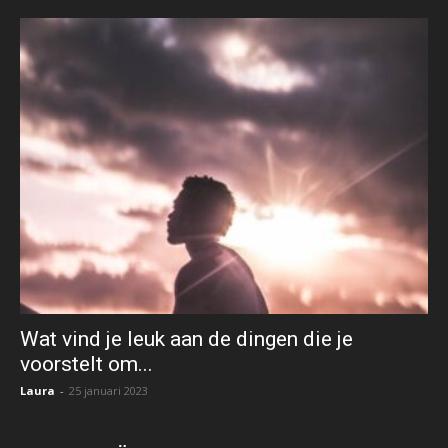
Wat vind je leuk aan de dingen die je
voorstelt om...
Laura
-
25 januari 2023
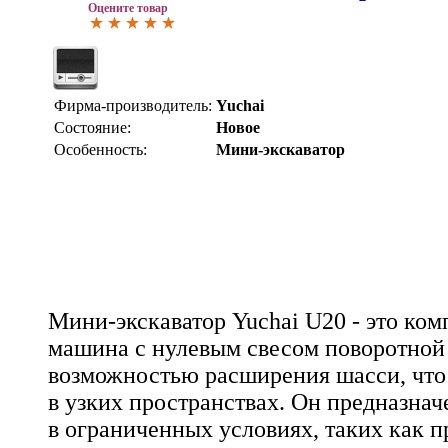
Оцените товар
Фирма-производитель:
Yuchai
Состояние:
Новое
Особенность:
Мини-экскаватор
Мини-экскаватор Yuchai U20 - это ком
машина с нулевым свесом поворотной
возможностью расширения шасси, что 
в узких пространствах. Он предназнач
в ограниченных условиях, таких как 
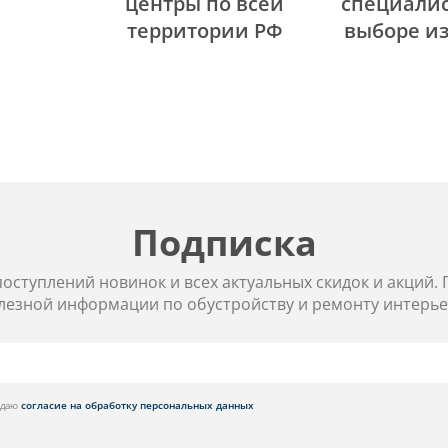
центры по всей
специалис
территории РФ
выборе и
Подписка
 поступлений новинок и всех актуальных скидок и акций.
лезной информации по обустройству и ремонту интерье
я даю
согласие на обработку персональных данных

- _Work item_
Change every "Мини-экскаватор" in the rows above to "Экскаватор", keep the rest of the text unchanged, and leave the pictures out.

- _Result for this task_
Wat vind je leuk aan de dingen die je
voorstelt om...
Laura
-
25 januari 2023
Оцените товар
Фирма-производитель:
Yuchai
Состояние:
Новое
Особенность:
Экскаватор
Экскаватор Yuchai U20 - это ком
машина с нулевым свесом поворотной
возможностью расширения шасси, что 
в узких пространствах. Он предназнач
в ограниченных условиях, таких как 
центры по всей
специалис
территории РФ
выборе и
Подписка
 поступлений новинок и всех актуальных скидок и акций.
лезной информации по обустройству и ремонту интерье
я даю
согласие на обработку персональных данных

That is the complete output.